Fair point, though over the years I've been doing this there are some forecasters who consistently do better - or worse - than the consensus. It's a bit of end-of-year fun, and those who do badly can always look forward to the inevitable data revisions that will prove they were right all along. There's also a spooky tendency for people to produce their best forecasts just before leaving the organisation for which they did it.
Do you have similar tables for the last few years, to identify whether there is a genuine trend for some forecasters to be more consistently right than others over time?
Hi David, It is indeed just a bit of year end fun, and your additional observations are interesting and quite funny. I suppose you could look at the Bloomberg records of top economic forecasters and track their performance against the consensus, as some people do with equity forecasters. If any of this public information is found to have an advantage, you could trade this 'edge' outright via the relatively new economic derivatives that allow you to trade directly the outcome of economic data.

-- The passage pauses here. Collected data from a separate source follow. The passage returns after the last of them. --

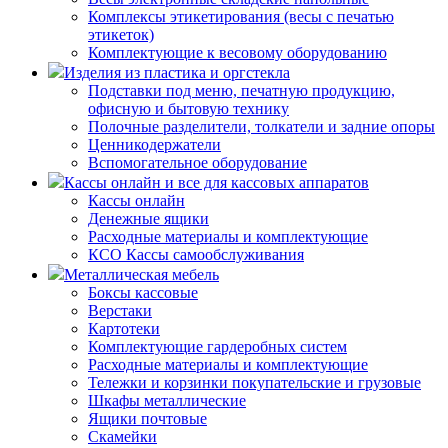
Комплексы этикетирования (весы с печатью
этикеток)
Комплектующие к весовому оборудованию
Изделия из пластика и оргстекла
Подставки под меню, печатную продукцию,
офисную и бытовую технику
Полочные разделители, толкатели и задние опоры
Ценникодержатели
Вспомогательное оборудование
Кассы онлайн и все для кассовых аппаратов
Кассы онлайн
Денежные ящики
Расходные материалы и комплектующие
КСО Кассы самообслуживания
Металлическая мебель
Боксы кассовые
Верстаки
Картотеки
Комплектующие гардеробных систем
Расходные материалы и комплектующие
Тележки и корзинки покупательские и грузовые
Шкафы металлические
Ящики почтовые
Скамейки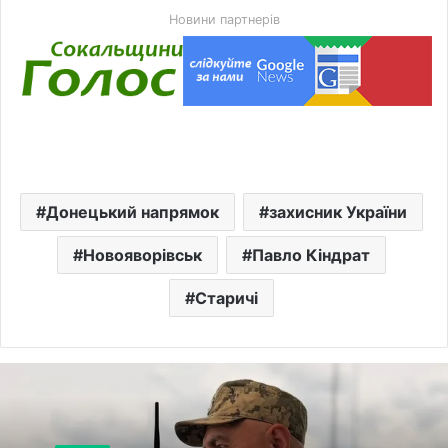
Новини партнерів
Донецький напрямок
захисник України
Новояворівськ
Павло Кіндрат
Старичі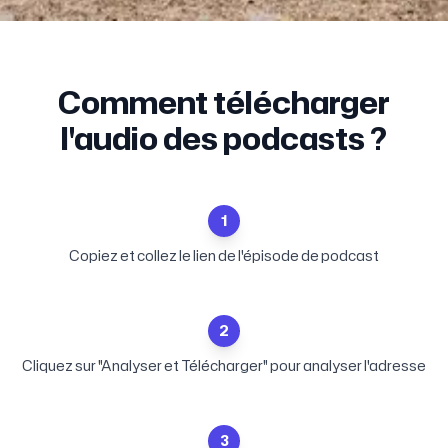
Comment télécharger
l'audio des podcasts ?
1
Copiez et collez le lien de l'épisode de podcast
2
Cliquez sur "Analyser et Télécharger" pour analyser l'adresse
3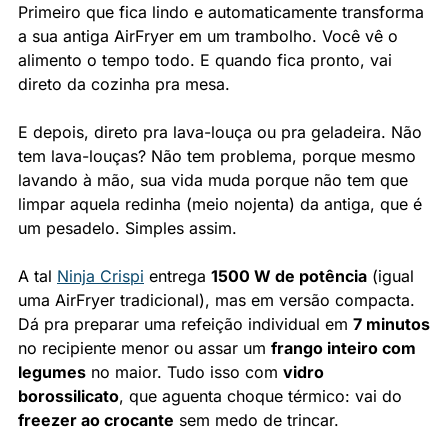
Primeiro que fica lindo e automaticamente transforma 
a sua antiga AirFryer em um trambolho. Você vê o 
alimento o tempo todo. E quando fica pronto, vai 
direto da cozinha pra mesa.
E depois, direto pra lava-louça ou pra geladeira. Não 
tem lava-louças? Não tem problema, porque mesmo 
lavando à mão, sua vida muda porque não tem que 
limpar aquela redinha (meio nojenta) da antiga, que é 
um pesadelo. Simples assim.
A tal 
Ninja Crispi
 entrega 
1500 W de potência
 (igual 
uma AirFryer tradicional), mas em versão compacta. 
Dá pra preparar uma refeição individual em 
7 minutos
no recipiente menor ou assar um 
frango inteiro com 
legumes
 no maior. Tudo isso com 
vidro 
borossilicato
, que aguenta choque térmico: vai do 
freezer ao crocante
 sem medo de trincar.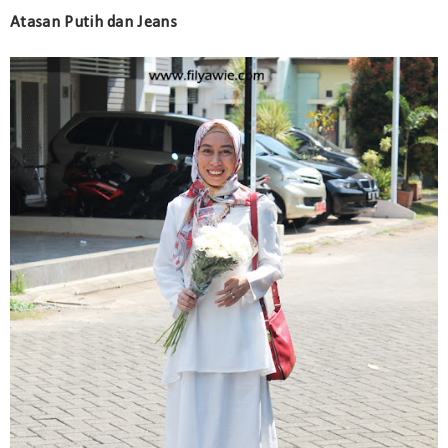
Atasan Putih dan Jeans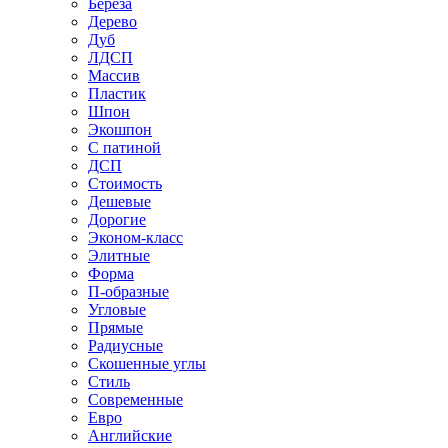
Береза
Дерево
Дуб
ЛДСП
Массив
Пластик
Шпон
Экошпон
С патиной
ДСП
Стоимость
Дешевые
Дорогие
Эконом-класс
Элитные
Форма
П-образные
Угловые
Прямые
Радиусные
Скошенные углы
Стиль
Современные
Евро
Английские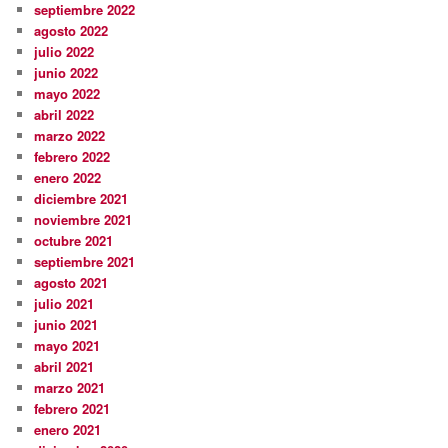
septiembre 2022
agosto 2022
julio 2022
junio 2022
mayo 2022
abril 2022
marzo 2022
febrero 2022
enero 2022
diciembre 2021
noviembre 2021
octubre 2021
septiembre 2021
agosto 2021
julio 2021
junio 2021
mayo 2021
abril 2021
marzo 2021
febrero 2021
enero 2021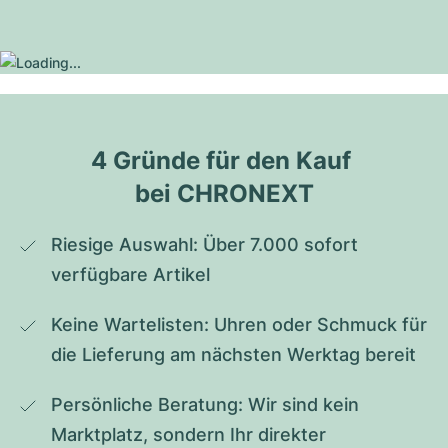
4 Gründe für den Kauf 
bei CHRONEXT
Riesige Auswahl: Über 7.000 sofort 
verfügbare Artikel
Keine Wartelisten: Uhren oder Schmuck für 
die Lieferung am nächsten Werktag bereit
Persönliche Beratung: Wir sind kein 
Marktplatz, sondern Ihr direkter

I have noted the publication of many forecast tables to be self-serving to the financial industry in that they allow the top performers to self-publicise and tout their performance to the buy-side, while those who perform badly just keep quiet about it. It's all part of the illusory forecasting merry-go-round.
Yes, in response to that, and to answer Nick's point, I did do an exercise two or three years ago assessing the long-term records of the forecasters. I can't lay my hands on it so far but when I do I'll post it here.